- Occupations: poet, grammarian, dialectician
- Writing career
- Language: Latin
- Period: 8th century AD
- Notable work: Ad Karolum Regem
- Literary movement: Carolingian art

= Hibernicus exul =

Anonymous 8th-century Irish poet

Hibernicus exul (fl. 8th century) was an anonymous Irish Latin poet, grammarian, and dialectician. His works include a comic mock epic, a panegyric to Charlemagne, epigrams of advice to young scholars, and a poetic overview of the seven liberal arts.

==Overview==
Hibernicus exul is Latin for "Hibernian exile". This is the name given to an anonymous Hiberno-Latin poet of the Carolingian Renaissance who lived and wrote in Francia. The poet has been variously identified with both Dungal and Dicuil. Thirty-eight of his poems are extant, all of which are preserved in a single manuscript in the Vatican Library (Bibl.

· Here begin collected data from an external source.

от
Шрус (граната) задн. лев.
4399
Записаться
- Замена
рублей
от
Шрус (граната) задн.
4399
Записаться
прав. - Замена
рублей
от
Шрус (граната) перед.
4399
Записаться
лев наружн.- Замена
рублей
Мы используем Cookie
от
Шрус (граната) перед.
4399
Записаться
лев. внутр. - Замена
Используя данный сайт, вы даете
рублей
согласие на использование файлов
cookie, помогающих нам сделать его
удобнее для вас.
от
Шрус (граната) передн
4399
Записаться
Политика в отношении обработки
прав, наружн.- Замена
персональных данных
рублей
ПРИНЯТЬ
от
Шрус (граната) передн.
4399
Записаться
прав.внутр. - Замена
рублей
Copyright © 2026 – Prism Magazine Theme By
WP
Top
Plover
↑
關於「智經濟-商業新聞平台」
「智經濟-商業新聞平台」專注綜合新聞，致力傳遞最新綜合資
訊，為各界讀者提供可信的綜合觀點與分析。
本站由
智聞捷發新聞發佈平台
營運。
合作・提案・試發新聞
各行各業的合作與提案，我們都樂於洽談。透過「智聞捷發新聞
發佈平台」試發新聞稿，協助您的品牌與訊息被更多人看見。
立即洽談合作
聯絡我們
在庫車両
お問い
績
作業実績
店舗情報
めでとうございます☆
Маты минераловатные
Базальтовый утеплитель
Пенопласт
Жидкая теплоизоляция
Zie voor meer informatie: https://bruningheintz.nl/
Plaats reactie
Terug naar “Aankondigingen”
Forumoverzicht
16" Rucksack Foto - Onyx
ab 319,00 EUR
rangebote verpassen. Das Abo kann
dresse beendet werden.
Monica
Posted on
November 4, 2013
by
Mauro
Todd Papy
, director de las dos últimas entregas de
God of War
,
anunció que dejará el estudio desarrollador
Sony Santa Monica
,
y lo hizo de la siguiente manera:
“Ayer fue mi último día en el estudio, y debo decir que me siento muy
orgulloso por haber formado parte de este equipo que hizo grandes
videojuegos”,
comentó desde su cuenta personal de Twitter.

Apostolica, Reg. lat. 2078).

==Ad Karolum Regem==
The anonymous exile's most famous work is a fragmentary Latin eclogue praising Charlemagne for his defeat of Tassilo III of Bavaria in 787.

The poem, Ad Karolum Regem ("To King Charles") in the Monumenta Germaniae Historica and In Praise of Poetry in Peter Godman's excerpted English translation, is written as a dialogue between poet and Muse (the parts of which are difficult for modern editors to perfectly discern), an idea picked up by Walahfrid Strabo.

The poem begins with a description of Charlemagne and Tassilo, dux inclitus ("distinguished duke"). Charlemagne's gifts to the disobedient Tassilo, Tassilo's ceremonious submission and payment of tribute, and the reconciliation of the two Christian princes are the major themes of the opening part of the work. The remainder is filled with the dialogue of the humble poet and the Muse who shows him the immortality of poetry.

To the historian, the exul's poem indicates the high value ascribed to generosity and reconciliation amongst Christians and portrays the defeated duke in a fair light. The exaltation of poetry (by a poet) was necessary in a world that concentrated on material and especially martial success. The poet also affirms that secular subjects are equally worthy as sacred ones for versification, making the Ad Karolum Regum one of the earliest Latin Christian defences of courtly/public panegyric.

==Epigrams==
Hibernicus exul also wrote a couple of Latin epigrams illustrating two contrasting pedagogical methods: encouragement and threat. The first draws on proverbs in the Disticha Catonis and goes like this:

==Critical thoughts on the poems==
The Catholic Encyclopedia has the following to say of Hibernicus:

"The poems of this exile show that he was not only a poet but a grammarian and dialectician as well. They also reveal his status as that of a teacher, probably in the palace school. Of more than ordinary interest are the verses which describe the attitude of the ninth-century teacher towards his pupils. His metrical poem on the seven liberal arts devotes twelve lines to each of the branches, grammar, rhetoric, dialectic, etc., showing the origin, scope, and utility of each in succession. Like the lines on the same subject by Theodulf of Orléans, they may have been intended to accompany a set of pictures in which the seven liberal arts were represented. The style of these poems, while much inferior to that of the classical period is free from many of the artificialities which characterize much of the versification of the early Middle Ages."